DSSSL WWW Enhancements

James Clark (jjc@jclark.com)

1997-05-23

This document proposes a number of enhancements to DSSSL (ISO/IEC 10179:1996) for use on the Web.

These enhancements could be standardized within ISO. However they could also be standardized by some other organization using the extension mechanisms provided in DSSSL: this would involve defining a set of public identifiers for the added procedures, flow object classes and characteristics.

This document is still evolving. Whilst the list of issues is intended to be comprehensive, it does not yet propose solutions for all the issues.

Comments are welcome.

CSS1 formatting

All the formatting capabilities of CSS1 should be achievable in DSSSL. Furthermore they should be achievable in a way that is convenient to specify and is sufficiently easy to implement that these capabilities can be incorporated in dsssl-o.

sRGB color space

The sRGB color space used by CSS1 should be supported in DSSSL. This can be achieved simply defining an appropriate public identifier.

First line

CSS1 allows special formatting to be applied to the first line of a paragraph using the first-line pseudo-element.

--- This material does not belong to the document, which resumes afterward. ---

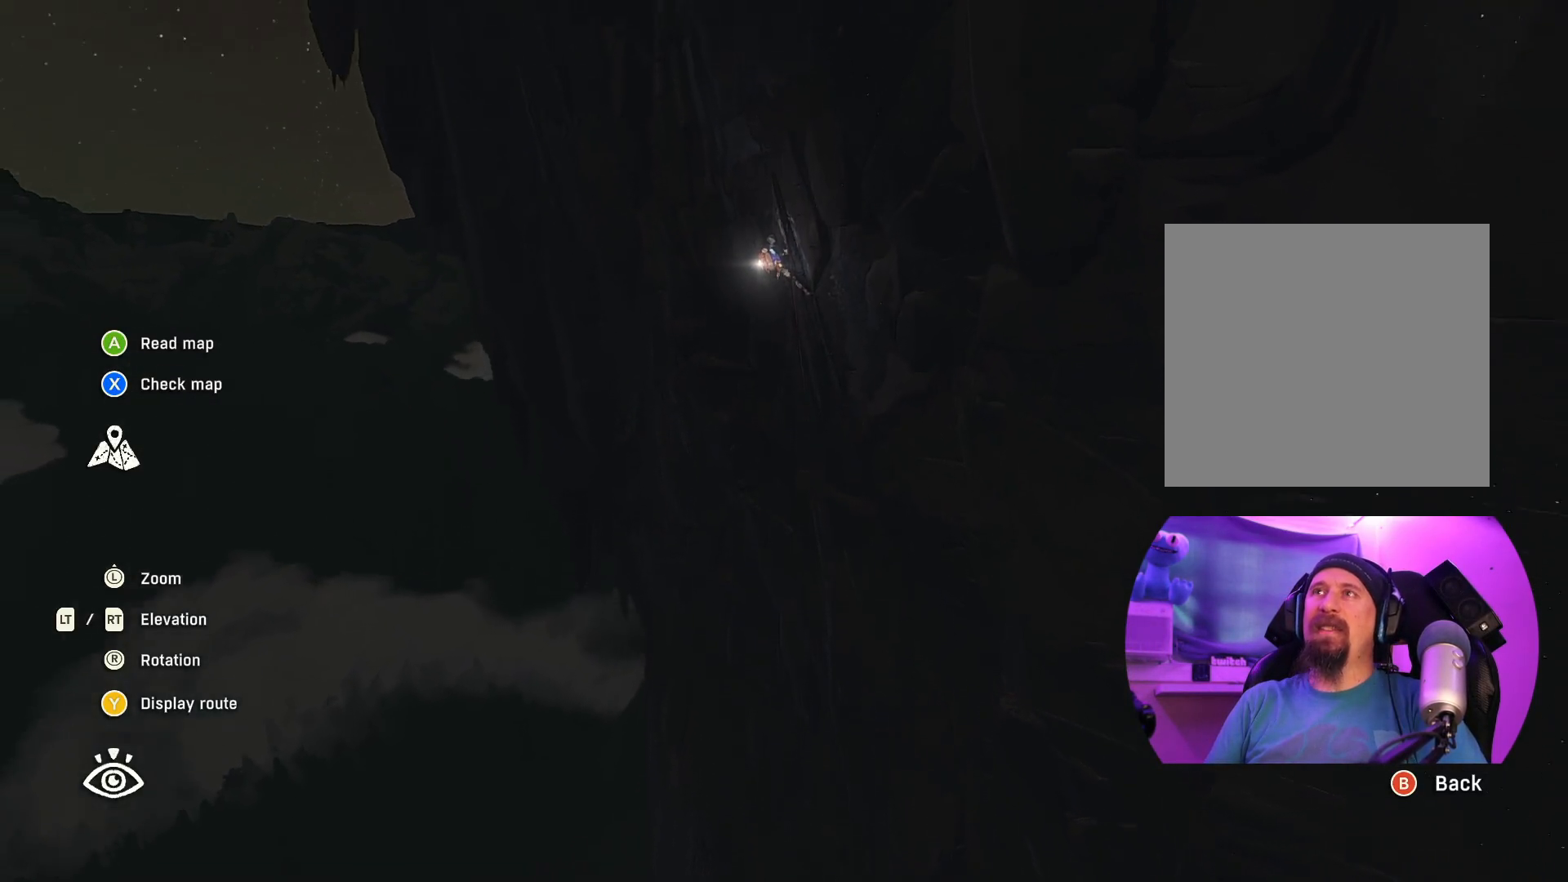
{"dt_ms": 500, "buttons": [], "left_stick": "center", "right_stick": "center", "events": [[250, "right_stick", "center"]]}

To support this a first-line-style: characteristic should be added to the paragraph flow object. The value is a style object. For any inline flow object all of whose resulting areas lie in the first line of the paragraph, the style object will be interposed in the inheritance hierarchy immediately beneath the paragraph flow object. This is very similar to what currently happens with the table-column flow object.

For example, consider the following style-sheet:

(element P
  (make pararaph
    font-size: 10pt
    first-line-style: (style font-size: (+ (inherited-font-size) 4pt))))

(element SMALL
   (make sequence
     font-size: (- (inherited-font-size) 2pt)))

and imagine a paragraph that contains a SMALL element the first part of which lies on the first line of the paragraph:

Characters on the first line but not in the small element will be at 14pt.
Characters in the small element on the first line will be at 12pt
Characters in the small element not on the first line will be at 8pt
Other characters will be at 10pt

This is not trivial to implement.

First letter

CSS1 allows special formatting to be applied to the first letter of a paragraph using the first-letter pseudo-element.

In DSSSL this could be achieved by using a query to select the first letter. However this has some disadvantages.

Identifying the first letter is non-trivial. The first letter might be nested in some inline elements occurring within the paragraph, or it might be generated text. In this context we are interested in the first letter of a paragraph in the flow object tree: trying to identify this using the grove requires duplicating some of the work of the flow object tree construction process.
The first letter glyph may be composed from many characters: for example, there may be accents or other non-spacing characters.
There may be some characters before the first letter, such as an opening quotation mark, that should also have the same style as the first letter.

For these reason, it is better for the identification of the first letter to be left to the formatter. A first-letter-style: characteristic should be added to paragraph. The value is a style object. For flow objects that comprise the first letter, this style object will be interposed in the inheritance hierarchy immediately below the paragraph flow object and the style object for the first-line-style characteristic if any.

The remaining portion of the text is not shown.